Le syndicat de communes est créé pour une durée déterminée, ou sans limitation de durée, ou pour une opération déterminée. Les œuvres ou services du syndicat doivent présenter un intérêt pour toutes les communes qui le constituent.

Ils se rencontrent souvent dans les domaines de la production et distribution d’eau, de l’électrification, de la gestion scolaire, du ramassage scolaire, de l’assainissement ou de la gestion des ordures ménagères.

Un syndicat intercommunal ou de communes peut être :

  • à vocation unique (SIVU), donc limité à une œuvre ou un service d’intérêt intercommunal ;
  • à vocation multiple (SIVOM), et comprenant plusieurs vocations ;
  • à la carte, si une commune peut adhérer pour une partie seulement des compétences du syndicat.

Ces syndicats sont sans fiscalité propre et dépendent des contributions des communes membres.

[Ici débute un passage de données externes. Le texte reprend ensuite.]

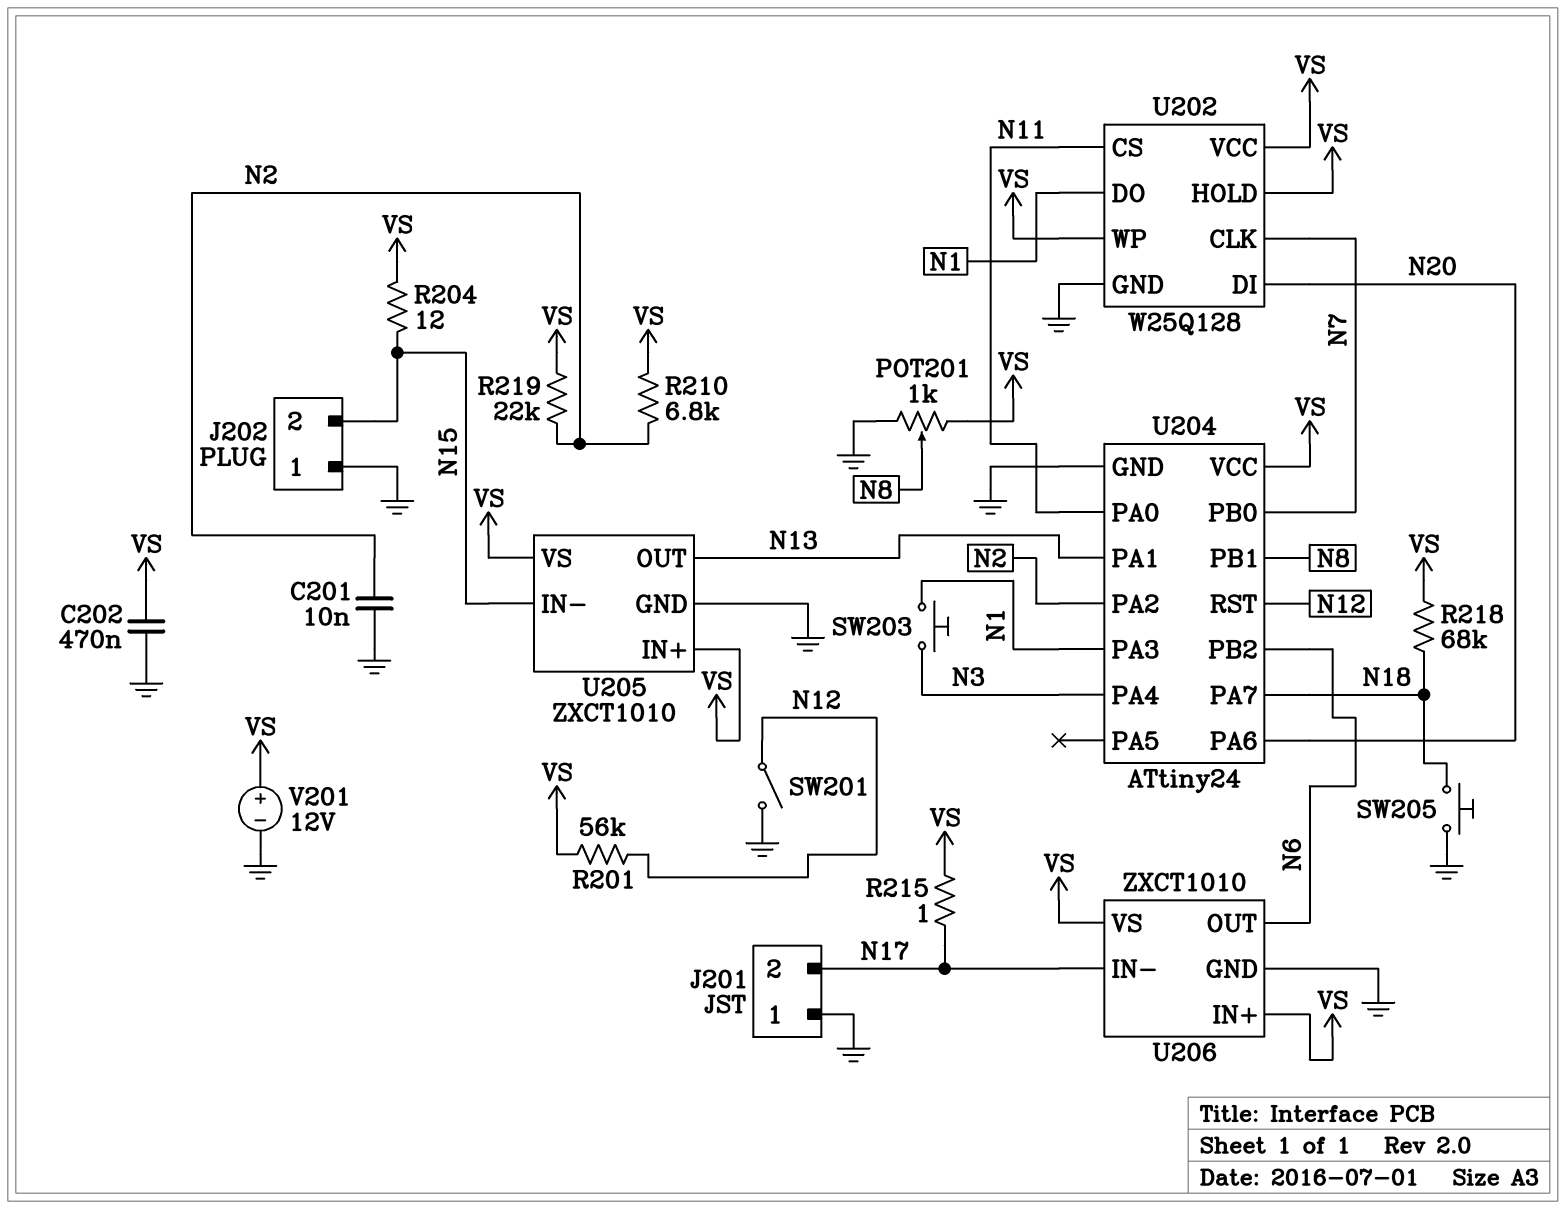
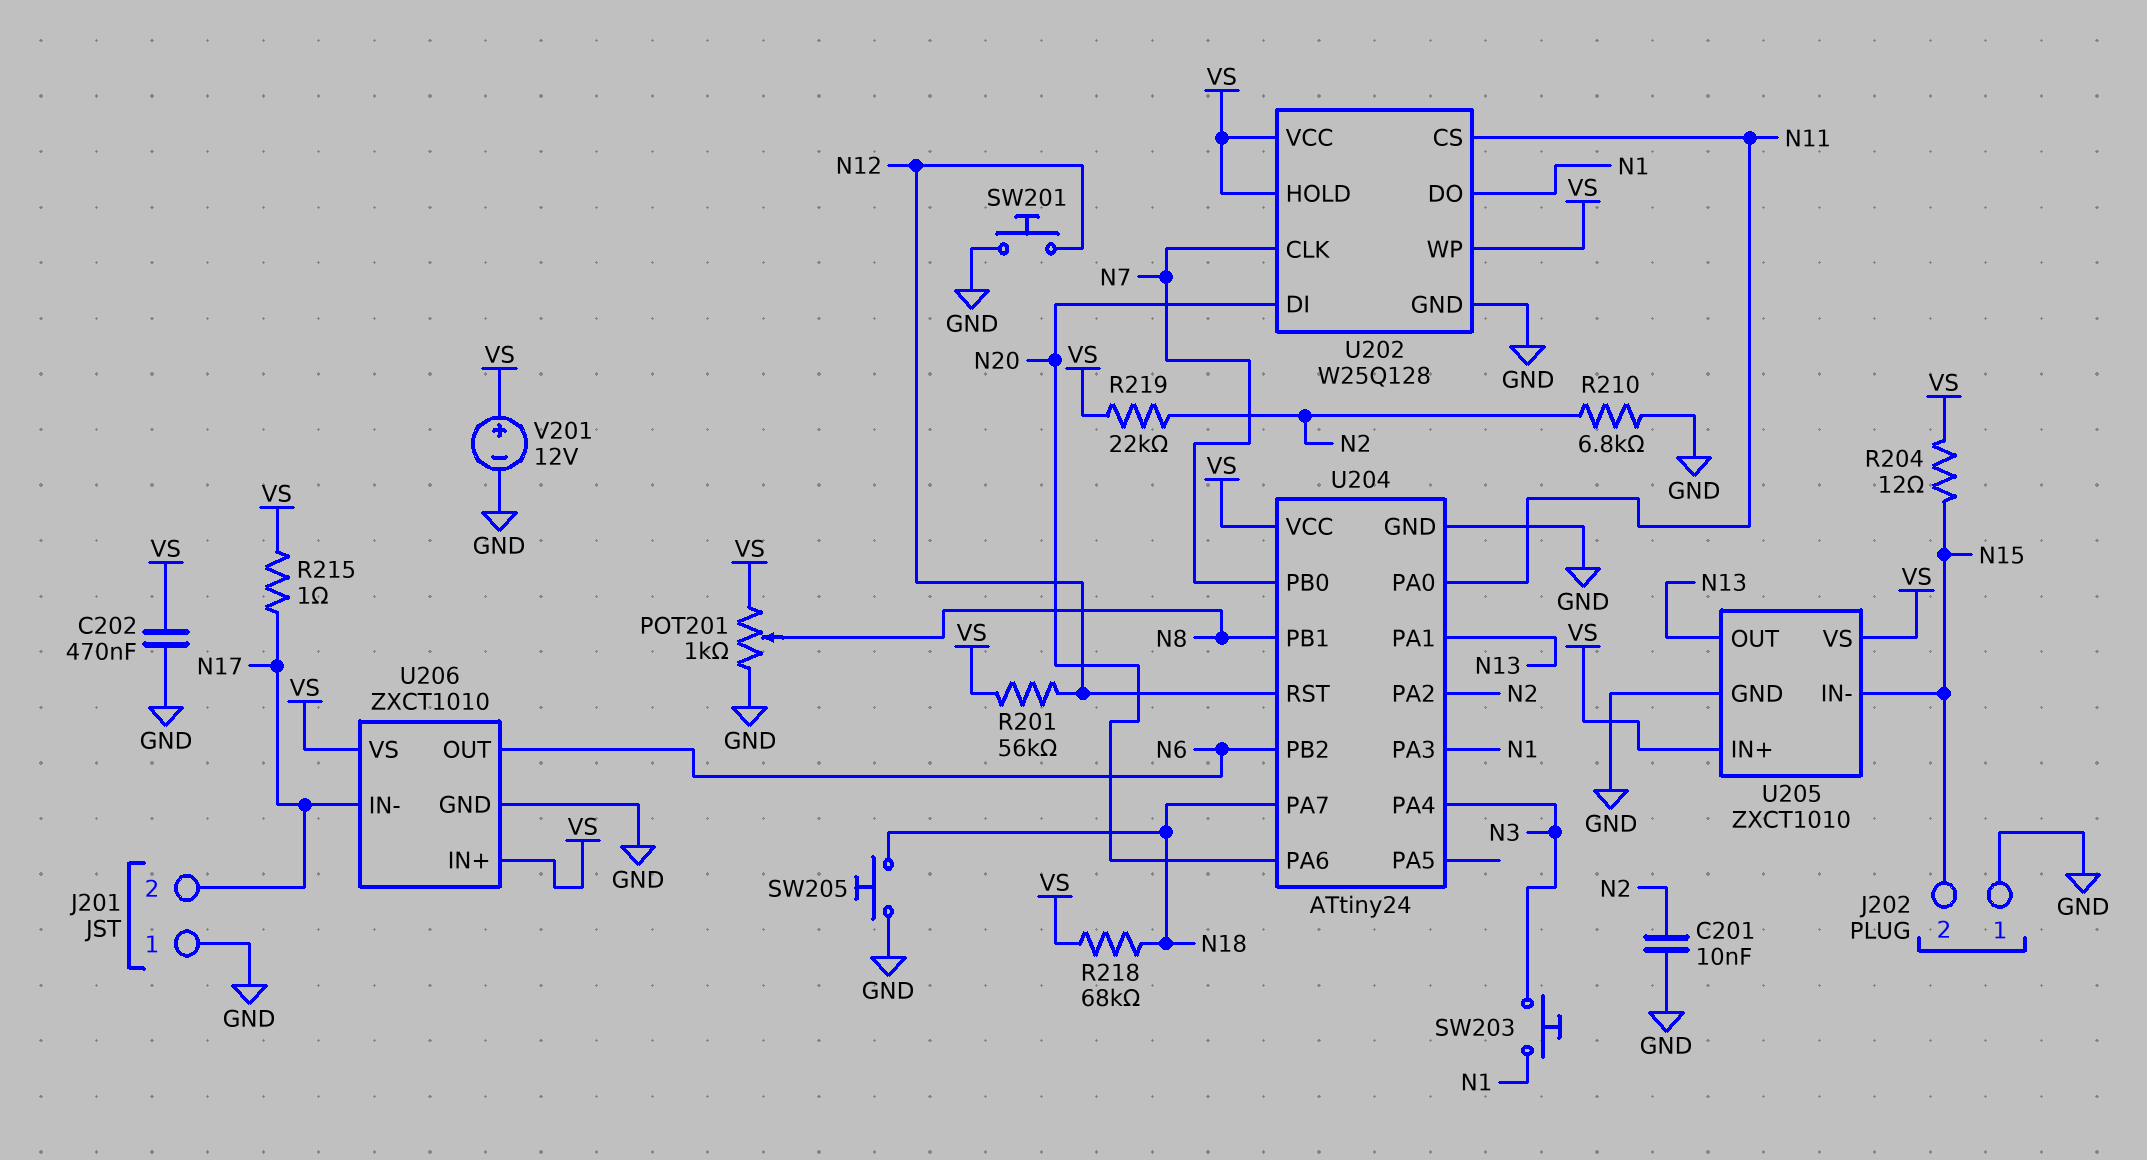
R210: 6.8k (N2, VS) -> 6.8k (GND, N2)
SW201: switch (GND, N12) -> button (GND, N12)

D'autres structures intercommunales sont devenues obsolètes :

  • Organismes de coopération intercommunale à fiscalité propre mis en place pour organiser les villes nouvelles dans les années 1970, les syndicats d’agglomération nouvelle (SAN) exerçaient les compétences déterminées par la loi aux lieu et place des communes (art. L5333-1 et suivants CGCT). Ils se sont transformés, au fur et à mesure de l’achèvement des opérations de construction et d’aménagement, en communautés d’agglomération, régie par les articles L5216-1s. C’est donc fort logiquement que la loi NOTRe du 7 août 2015 a supprimé la catégorie des SAN à compter du 1er janvier 2017.
  • Il existait auparavant une autre catégorie de structure : la communauté d’agglomération nouvelle (CAN), qui a été supprimée par la loi du 16 décembre 2010.